Interactions of GroEL/GroES with a heterodimeric intermediate during α₂β₂ assembly of mitochondrial branched-chain α-ketoacid dehydrogenase: cis capping of the native-like 86-kDa intermediate by GroES

We showed previously that the interaction of an αβ heterodimeric intermediate with GroEL/GroES is essential for efficient α₂β₂ assembly of human mitochondrial branched-chain α-ketoacid dehydrogenase. In the present study, we further characterized the mode of interaction between the chaperonins and the native-like αβ heterodimer. The αβ heterodimer, as an intact entity, was found to bind to GroEL at a 1:1 stoichiometry with a K(D) of 1.1 x 10^-7 M. The 1:1 molar ratio of the GroEL-αβ complex was confirmed by the ability of the complex to bind a stoichiometric amount of denatured lysozyme in the trans cavity. Surprisingly, in the presence of MgADP, GroES was able to cap the GroEL-αβ complex in cis, despite the size of 86 kDa of the heterodimer (with a His₆ tag and a linker).
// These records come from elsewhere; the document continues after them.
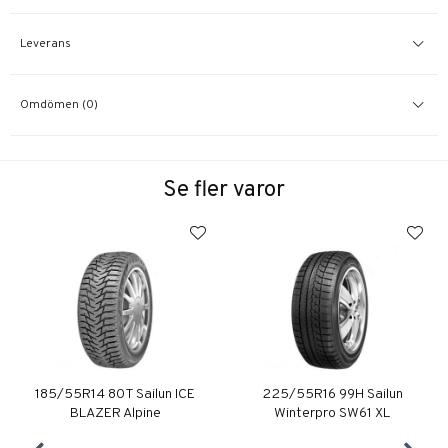
Leverans
Omdömen (0)
Se fler varor
185/55R14 80T Sailun ICE
225/55R16 99H Sailun
BLAZER Alpine
Winterpro SW61 XL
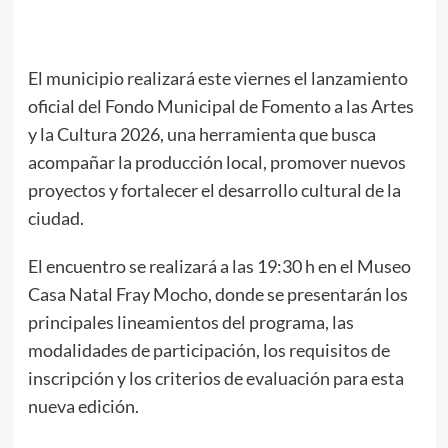
El municipio realizará este viernes el lanzamiento
oficial del Fondo Municipal de Fomento a las Artes
y la Cultura 2026, una herramienta que busca
acompañar la producción local, promover nuevos
proyectos y fortalecer el desarrollo cultural de la
ciudad.
El encuentro se realizará a las 19:30 h en el Museo
Casa Natal Fray Mocho, donde se presentarán los
principales lineamientos del programa, las
modalidades de participación, los requisitos de
inscripción y los criterios de evaluación para esta
nueva edición.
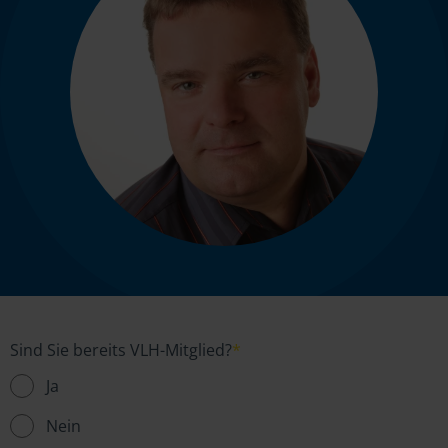
Sind Sie bereits VLH-Mitglied?
*
Ja
Nein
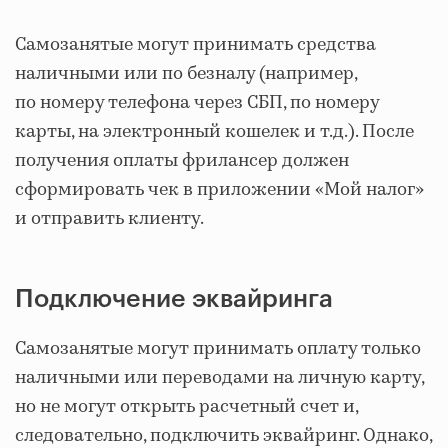
Самозанятые могут принимать средства
наличными или по безналу (например,
по номеру телефона через СБП, по номеру
карты, на электронный кошелек и т.д.). После
получения оплаты фрилансер должен
сформировать чек в приложении «Мой налог»
и отправить клиенту.
Подключение эквайринга
Самозанятые могут принимать оплату только
наличными или переводами на личную карту,
но не могут открыть расчетный счет и,
следовательно, подключить эквайринг. Однако,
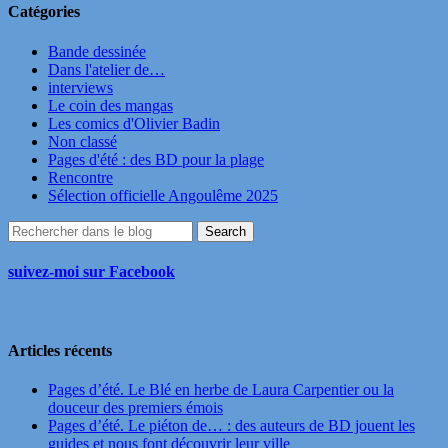
Catégories
Bande dessinée
Dans l'atelier de…
interviews
Le coin des mangas
Les comics d'Olivier Badin
Non classé
Pages d'été : des BD pour la plage
Rencontre
Sélection officielle Angoulême 2025
suivez-moi sur Facebook
Articles récents
Pages d’été. Le Blé en herbe de Laura Carpentier ou la
douceur des premiers émois
Pages d’été. Le piéton de… : des auteurs de BD jouent les
guides et nous font découvrir leur ville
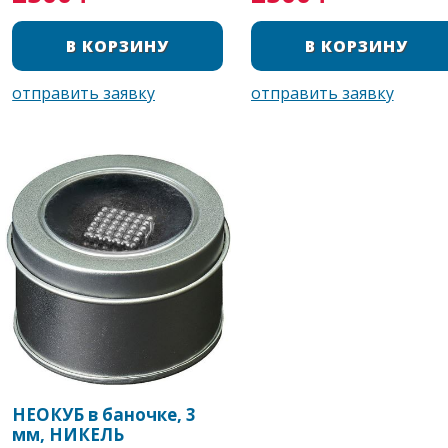
НЕОКУБ в баночке, 3
мм, НИКЕЛЬ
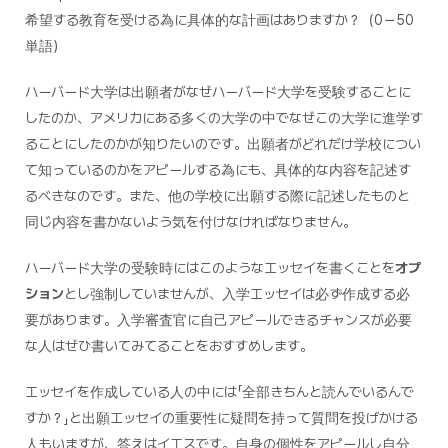
希望する教育を受ける為に具体的な計画はありますか？（0－50
単語）
ハーバード大学は出願者がなぜハーバード大学を受験することに
したのか、アメリカにある多くの大学の中でなぜこの大学に進学す
ることにしたのかが知りたいのです。出願者がどれだけ学校につい
て知っているのかをアピールする為にも、具体的な内容を記述す
るべきなのです。また、他の学校に出願する際に記述したものと
同じ内容を書かないよう気を付けなければなりません。
ハーバード大学の受験時にはこのようなエッセイを書くことを
オプ
ション
とし強制していませんが、入学エッセイは必ず作成する必
要があります。入学審査官に自己アピールできるチャンスが必要
な人はぜひ書いてみてることをおすすめします。
エッセイを作成している人の中には「全部きちんと読んでいるんで
すか？」と出願エッセイの重要性に疑問を持って質問を投げかける
人もいますが、答えはイエスです。自身の個性をアピールし自分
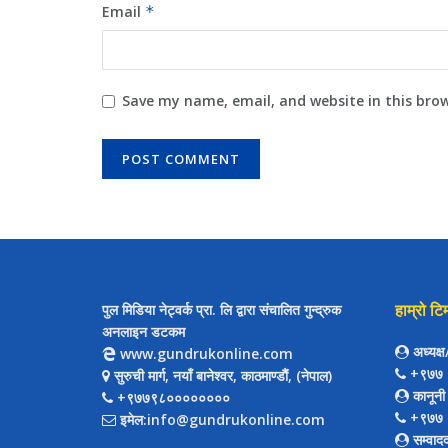
Email
*
Save my name, email, and website in this bro
हाम्रो टि
पुल मिडिया नेट्वर्क प्रा. लि द्वारा संचालित गुन्द्रुक
अनलाइन डटकम
अध्यक्
www.gundrukonline.com
+९७७ 
सुरुची मार्ग, नयाँ बानेश्वर, काठमाण्डौैं, (नेपाल)
कानूनी
+९७७९८००००००००
+९७७ 
इमेल:info@gundrukonline.com
सम्वाद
Incubation of the GroEL-αβ complex with Mg-ATP, but not AMP-PNP, resulted in the release of α monomers. In the presence of Mg-ATP, the β subunit was also released but was unable to assemble with the α subunit, and rebound to GroEL. The apparent differential subunit release from GroEL is explained, in part, by the significantly higher binding affinity of the β subunit (K(D) < 4.15 x 10^-9 M) than the α (K(D) = 1.6 x 10^-8 M) for GroEL. Incubation of the GroEL-αβ complex with Mg-ATP and GroES resulted in dissociation and discharge of both the α and β subunits from GroEL. The β subunit upon binding to GroEL underwent further folding in the cis cavity sequestered by GroES. This step rendered the β subunit competent for reassociation with the soluble α subunit to produce a new heterodimer. We propose that this mechanism is responsible for the iterative annealing of the kinetically trapped heterodimeric intermediate, leading to an efficient α₂β₂ assembly of human branched-chain α-ketoacid dehydrogenase.